The volume and diversity of Balthasar's output makes it hard to grasp his theological purpose. This article considers the aims of Herrlichkeit in particular. To take the beautiful seriously is ontologically important but evangelically more urgent still. The Gospel requires sensitivity to the form of Jesus Christ. If the anxieties of those who fear the aesthetic will displace the ethical and even the religious can be overcome, this approach permits a wonderful integration of apologetics and dogma, fundamental and systematic theology. This primary aim of Herrlichkeit is supported by showing it is not unknown to the history of Christian thought. To gain a proper idea of its scope, however, requires exploration of pre‐Christian paganism's estimate of the beauty of being, and of the human capacity to register it. then, under the impact of revelation, it is possible to locate the climax of ontological thinking about beauty in the work of Aquinas—which integrated revealed and natural sources in an account of being as glorious because given away: supremely on the Cross, in self‐diffusion of the Trinitarian life.
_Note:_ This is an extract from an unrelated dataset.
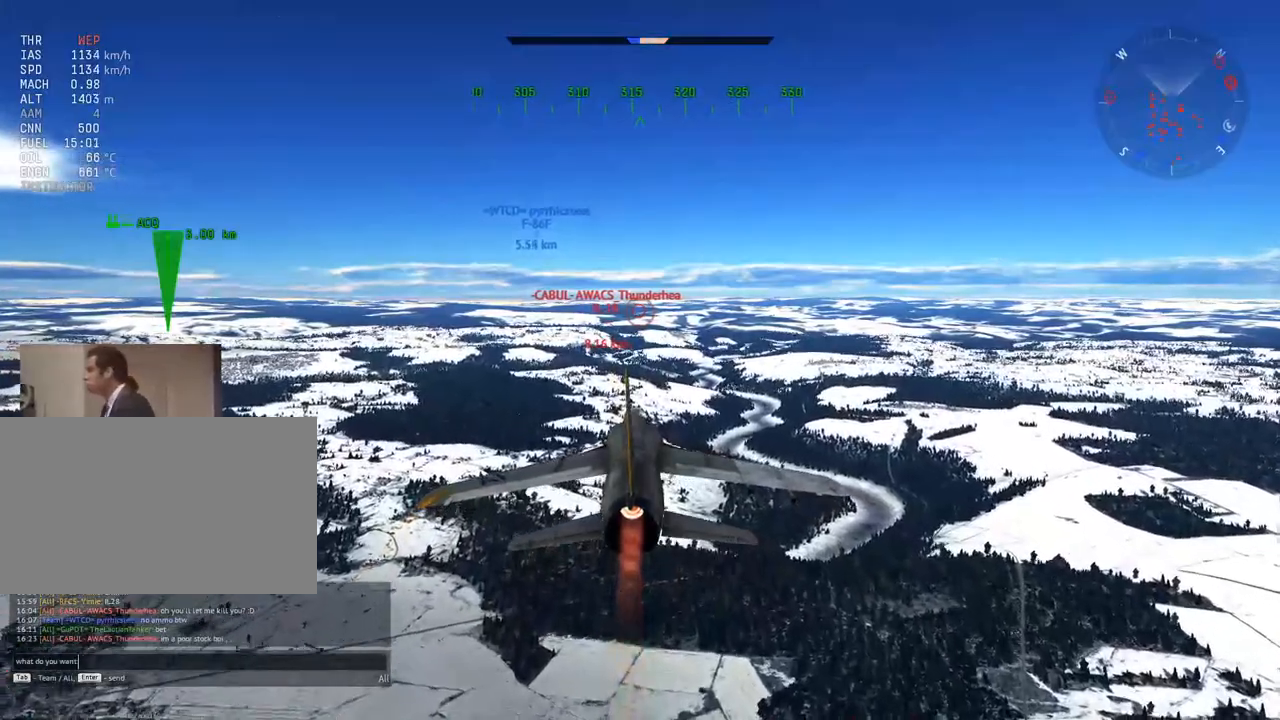
{"keys": ["shift"], "mouse": [], "mouse_move": "still", "events": [[217, "w", "down"], [317, "w", "up"], [451, "shift", "down"]]}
Balthasar's purpose now shifts. He will show how Western metaphysics declined from this high‐point of perception—but in such a way that the glory of being took refuge in the holy folly of the saints. Finally, he aims to show how re‐reading Scripture in the light of the above can generate the conviction that the message of the Bible is ultimately about the self‐giving divine glory as universal foundation of history and the world.